= Excerpt =
Data Engineering Projects

Production Data Platforms

Real-Time Data Pipeline Platform — NatWest Bank

Duration: September 2025 - Present
Role: Data Engineer

Building and maintaining production-grade data pipelines that process millions of transactions daily, supporting analytics, reporting, and regulatory requirements across the organization.

Architecture:

  • Ingestion Layer: Real-time streaming via Apache Kafka from transaction systems
  • Storage Layer: Raw data landing in Amazon S3 with partitioning strategies
  • Processing Layer: PySpark distributed processing for transformation and validation
  • Warehouse Layer: Curated datasets in Snowflake with optimized data models
  • Orchestration: Apache Airflow DAGs managing 40+ interdependent pipelines
  • Analytics: Tableau dashboards connecting to Snowflake for business intelligence

Key Features:

  • Real-time data ingestion handling peak loads of 10K+ events/second
  • Three-zone architecture (Raw → Curated → Refined) for data reliability
  • Data quality framework with automated validation and alerting
  • Incremental processing patterns for efficient compute usage
  • Monitoring and observability with SLA tracking

Technologies: Apache Kafka, PySpark, Amazon S3, Snowflake, Apache Airflow, Tableau, Python, SQL

Impact:

  • Enables real-time analytics for business decision-making
  • Supports regulatory reporting with audit trails and data lineage
  • Reduced data processing latency from hours to minutes
  • Improved data quality through automated validation
  • Recovery time reduced from 6 hours to 30 minutes through three-zone architecture

Enterprise Cloud Data Platform — Accenture

Duration: July 2023 - August 2025
Role: Data Engineer

Delivered large-scale cloud data engineering solutions for Fortune 500 clients across multiple industries, building scalable platforms on Azure and AWS.

Solutions Delivered:

Azure Databricks Data Lakehouse:

  • Unified analytics platform combining data lake and warehouse capabilities
  • Delta Lake for ACID transactions and time travel
  • Unity Catalog for data governance and access control
  • AutoLoader for incremental ingestion from cloud storage

Snowflake Data Warehouse:

  • Multi-tenant architecture supporting multiple business units
  • Zero-copy cloning for dev/test environments
  • Time Travel and Fail-safe for data recovery
  • Secure data sharing with external partners

Microsoft Fabric Unified Analytics:

  • Lakehouse architecture with OneLake storage
  • Data pipelines for orchestration
  • Power BI integration for self-service analytics
  • Real-time analytics with KQL databases

Key Achievements:

  • Built end-to-end data platforms serving 1000+ users
  • Migrated legacy ETL to cloud-native ELT patterns
  • Implemented CI/CD pipelines reducing deployment time by 70%
  • Designed data mesh architecture with domain-oriented ownership

Technologies: Azure Databricks, Snowflake, Azure Data Factory, Azure Data Lake, Microsoft Fabric, PySpark, dbt, Terraform, GitHub Actions, Python, SQL

Impact:

  • Enabled data-driven decision making for enterprise clients
  • Reduced infrastructure costs through cloud-native optimization
  • Improved time-to-insight with self-service analytics
  • Established data governance and security frameworks

Business Intelligence Platform — Dpoint Group

Duration: May 2022 - June 2023
Location: Barcelona, Spain
Role: Data Engineer

Developed BI and analytics solutions supporting operational reporting and executive dashboards for manufacturing and logistics operations.

= Excerpted data =
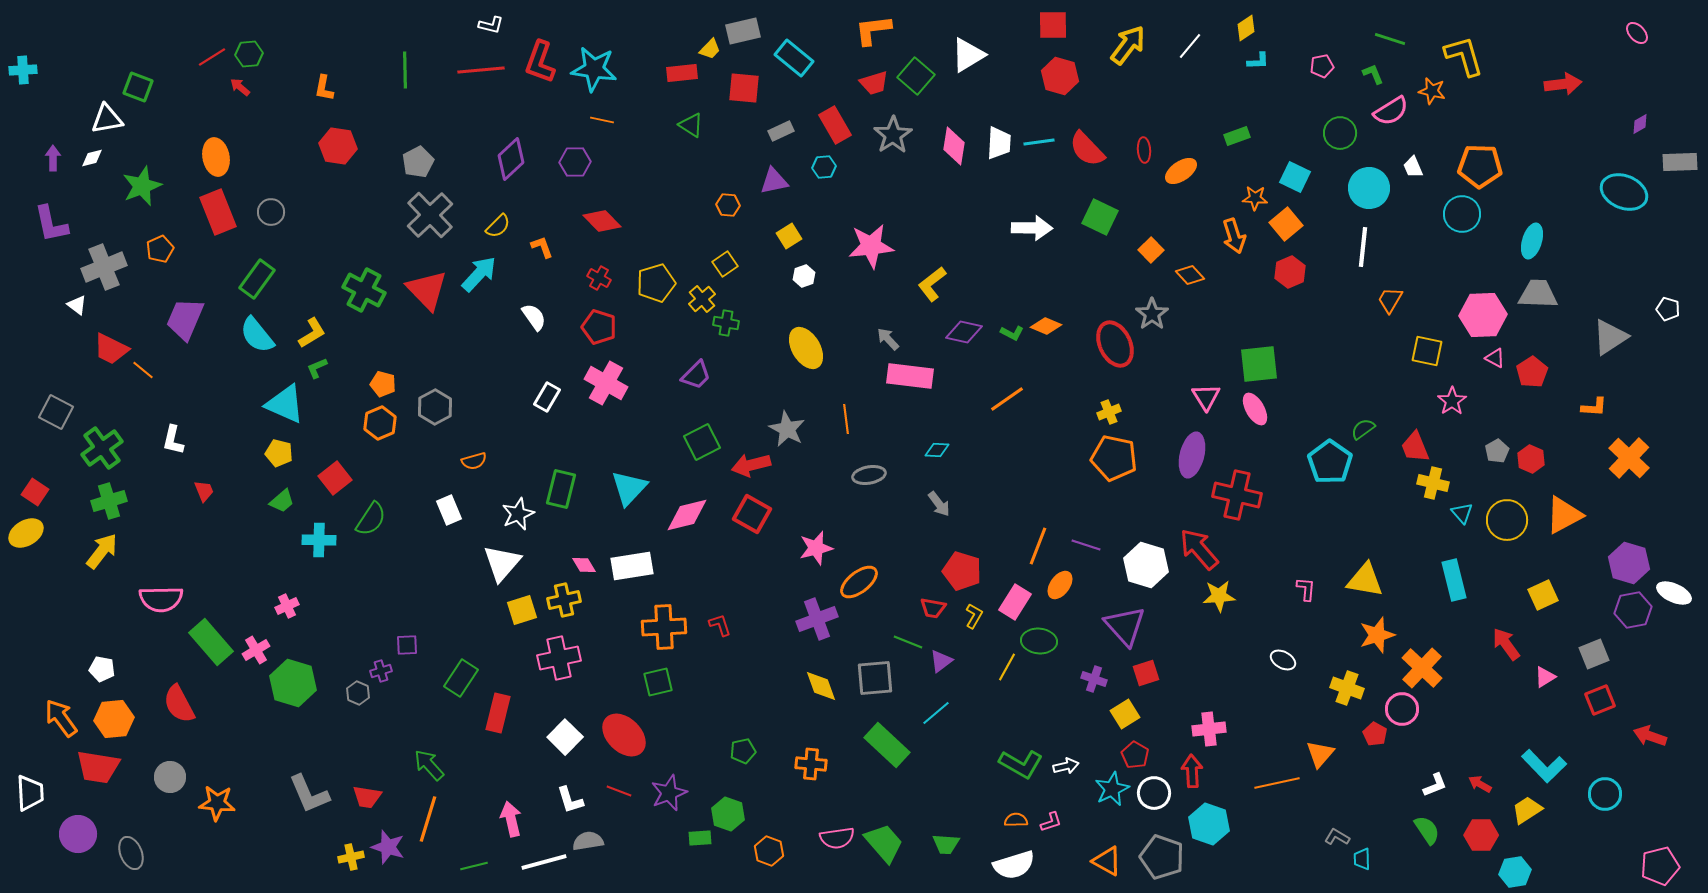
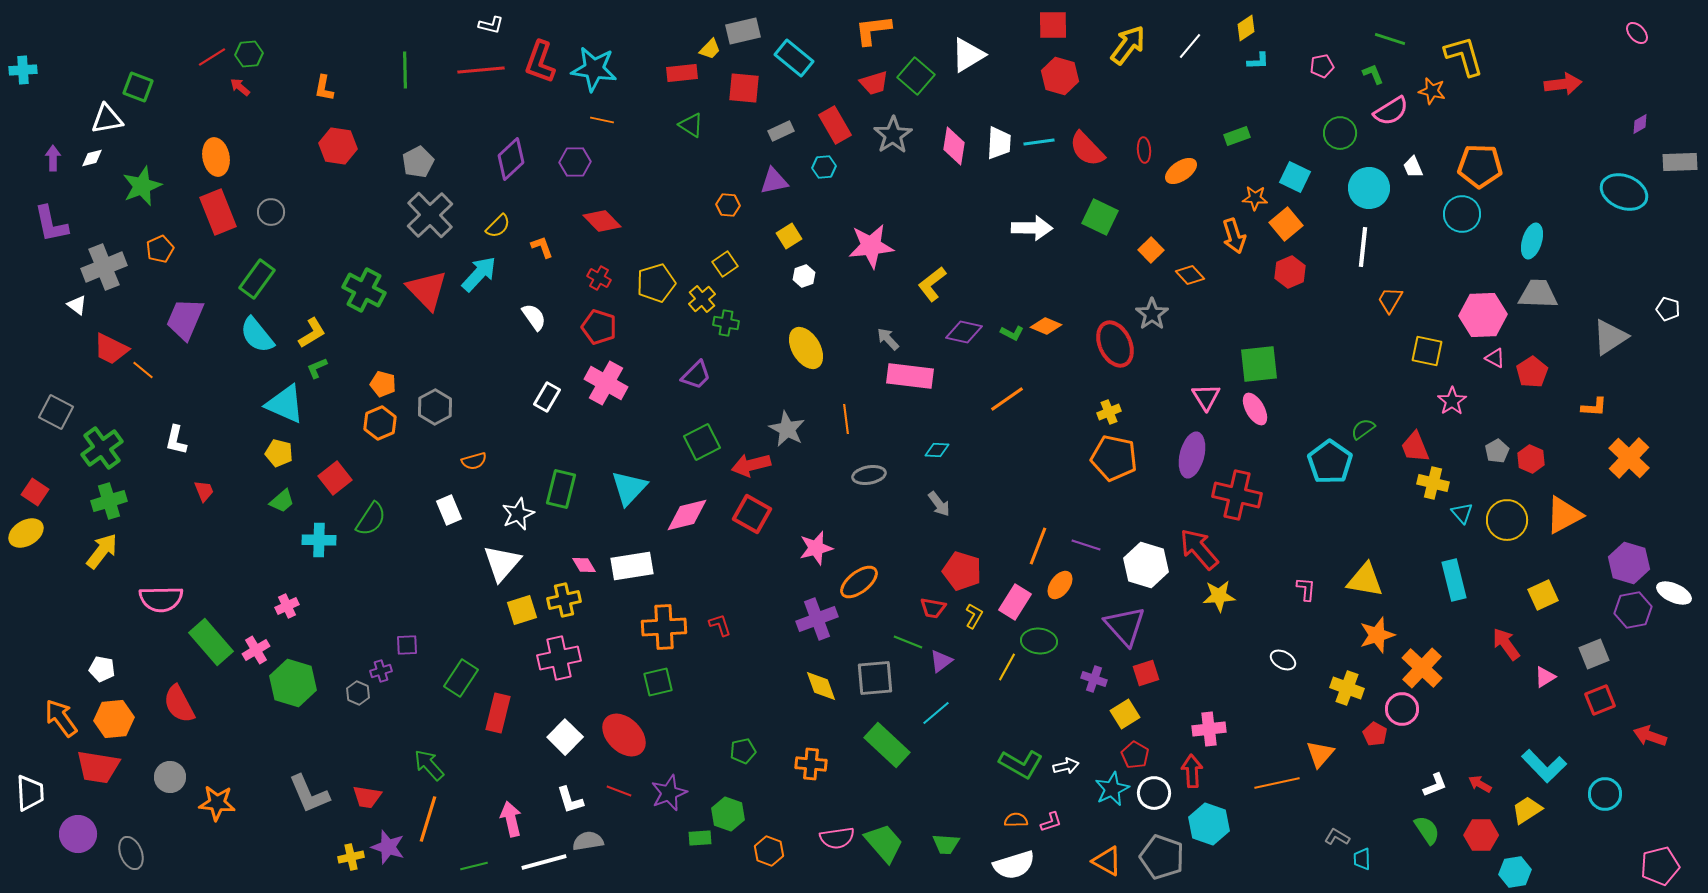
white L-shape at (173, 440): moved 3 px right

---

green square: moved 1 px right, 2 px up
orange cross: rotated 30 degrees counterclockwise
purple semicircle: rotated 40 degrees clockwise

= What to do =
(1) Answer these about the data engineering projects page, please:
(a) How many interdependent pipelines do the Apache Airflow DAGs manage at NatWest?
(b) Which feature handles incremental ingestion from cloud storage in the Azure Databricks Data Lakehouse?
(c) Where was the Dpoint Group role based?
(2) Carry on with the data engineering projects page from its last sentence.
The material has nothing to do with what comes next.

= Set of answers =
(1)
(a) 40+
(b) AutoLoader
(c) Barcelona, Spain

(2)
Solutions Built:

ETL Pipeline Architecture:

  • SSIS packages extracting data from SAP BW
  • Transformation layer cleaning and standardizing data
  • Azure SQL Database as centralized data warehouse
  • Incremental loading strategies for efficiency

Power BI Dashboards:

  • Executive KPI dashboards with drill-down capabilities
  • Operational reports for supply chain visibility
  • Financial analytics with budget vs. actuals tracking
  • Mobile-optimized dashboards for field teams

Automation Initiatives:

  • Python scripts for recurring report generation
  • Excel VBA macros for data preparation
  • Scheduled workflows in Azure Data Factory
  • Email distribution of reports to stakeholders

Technologies: SSIS, SAP BW, Power BI, Azure Data Factory, Azure SQL Database, Python, Excel VBA, SQL

Impact:

  • Automated 30+ manual reporting processes
  • Reduced report generation time from days to hours
  • Improved data accuracy through standardized processes
  • Enabled self-service analytics for business users

Personal Projects & Learning

Real-Time Data Quality Monitoring with ML

GitHub: kalluripradeep/realtime-data-quality-monitor Status: ✅ Production-Ready

ML-powered real-time data quality monitoring system that detects anomalies in streaming data with sub-10ms latency, preventing data quality issues before they reach production systems.

Architecture:

  • Streaming Ingestion: Apache Kafka consuming 600+ events per minute
  • Real-Time Processing: Spark Structured Streaming with micro-batch processing
  • ML Anomaly Detection: Isolation Forest algorithm detecting quality issues in real-time
  • Data Storage: PostgreSQL for metrics, checkpointing for exactly-once semantics
  • Quality Scoring: Multi-dimensional quality assessment (completeness, accuracy, freshness)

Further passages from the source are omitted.